The engine has an increased compression achieved by machining the cylinder and head.
The tuned pipe and muffler were calculated and made by Zsolt as well as the carburetor and propeller.
The reduction is a belt driven system with a 1:1,8 ratio.
The max RPM of the engine is 5,500.
With the Perche Sonic paraglider, the machine can climb at 2,5 m/second or better.
The picture below shows the trike from the front.
The harness/seat is also home made.
The landing gear is made of forged steel and the wheels belonged to a cart.
Zsolt adapted a motorcycle throttle for his application:
In order to achieve the best power at a safe RPM, Zsolt decided to make his own reduction pulleys:
The whole machine uses the "Saddle and Bolt" construction so common in ultralight aviation.
A similar system is used by Jeff Baumgartner on his home built paramotor.
The home made reduction needs another close look.
Both pulleys were cast by Zsolt in his own ........ garage!!
Below, Zsolt shows the cast of a big reduction pulley:
In order to make sure that the pulleys do not have any weak points inside (air) Zsolt developed his own centrifuge.
The moulds rotate while the molten Aluminum alloy is poured in them!!
The gas tank is metal and was "borrowed" from a Trabant car made in the old East Germany!
Zsolt tried different membrane carburetors but for this engine none worked too well.
So, another project started: building a home made carburetor!!
Zsolt designed a membrane carburetor based on real calculations.

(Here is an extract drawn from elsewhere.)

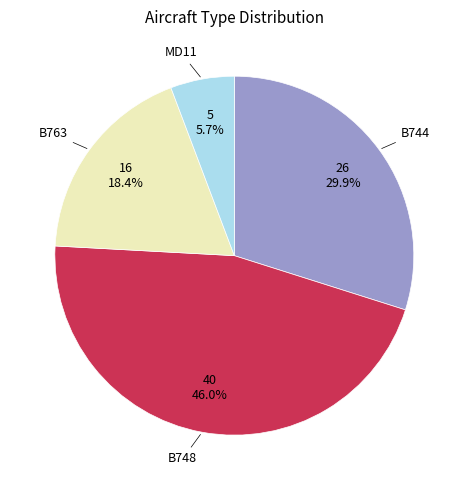

Does any single category account for the majority?

No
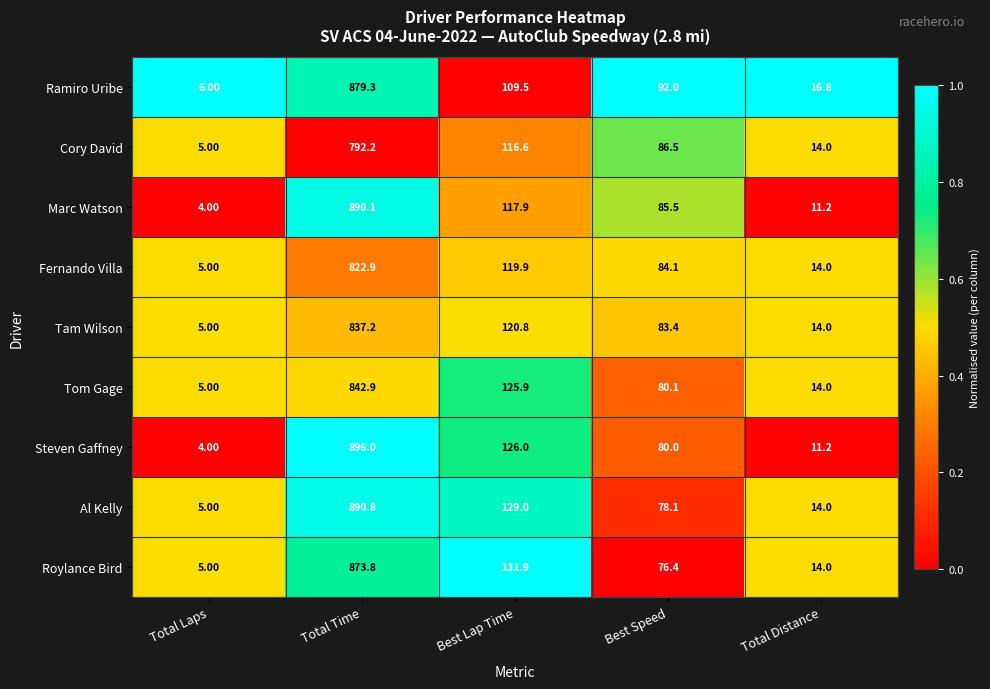

At which category is the sum across all series the highest?

Total Time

It took some time to have the wooden mold ready:
The picture below shows the raw cast carburetor body:
Here is how an almost finished carburetor looks like:
Here is another close-up of the home made carburetor already installed on the engine.

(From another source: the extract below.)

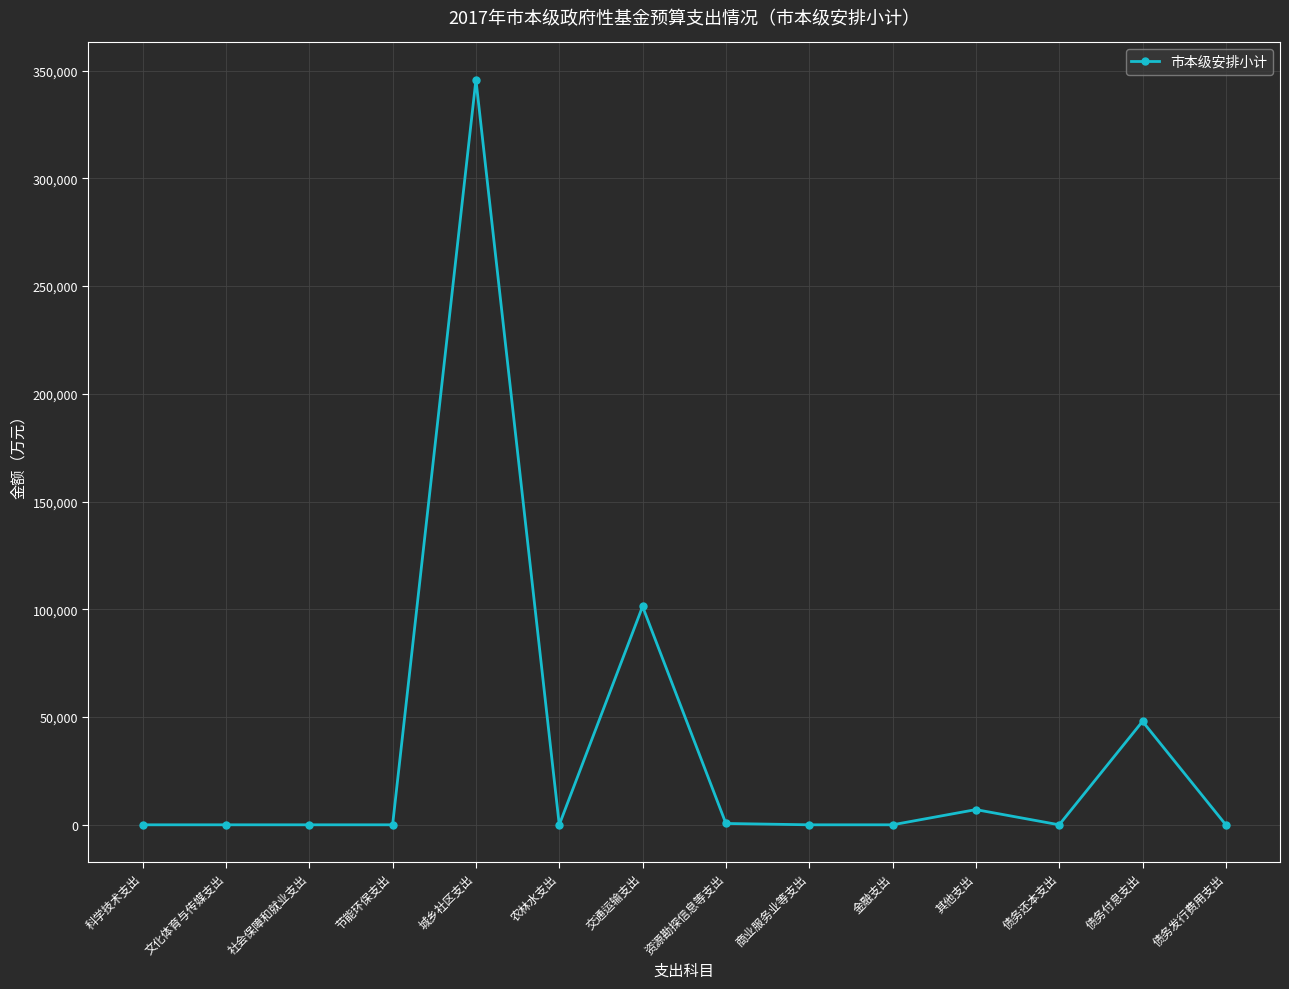

At which label is the value closest to 172897?

交通运输支出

This carburetor gives the engine a very smooth run in the whole RPM range!!
Next, Zsolt amazed me again: when I asked about the origin of the very nice white propeller he had on his machine, with a very humble voice he said: "I made it myself"
Below, we present a few more home made propellers with different diameters and pitch. They are still waiting to be tested...
The cage of the machine is made from helicopter steel tubes and has an incredible strength.
Zsolt is not "done" with his inventions. In the picture below, he shows Ioan Mateiu what he wants to build next.
It will be, as a matter of fact, it IS a delta trike (visible on the right side of the picture)
This project is not finished yet. However, the engine, a modified Volswagen "beetle" is already installed on the trike he developed.The propeller is home made carbon fiber variable pitch (ground adjustable)
I hope that during my next visit in Romania (September 2005) I will have the pleasure to take some pictures of this new project.
As we can see from this presentation and from others, published on The Inventions Page,
there are many talented amateur constructors in the World.
Their minds constantly work hard to build new projects or improve existing ones.
It is a shame that the vast majority of these people is unknown for most of us.
This is why The Inventions Page was started.
One last thought: it is also a shame that existing manufacturers, do not incorporate ideas from so many talented amateur builders.
Finally, I would like to thank Ioan Mateiu and Zsolt Kloca for their help to bring this project to public attention.
Update on August 19, 2005:
I have just received a letter from Ioan Mateiu informing me that Zsolt had finished another project:
It is a tandem PPG trike with a big Simonini engine on it.
I hope to have the opportunity to write a report about it while visiting in Romania.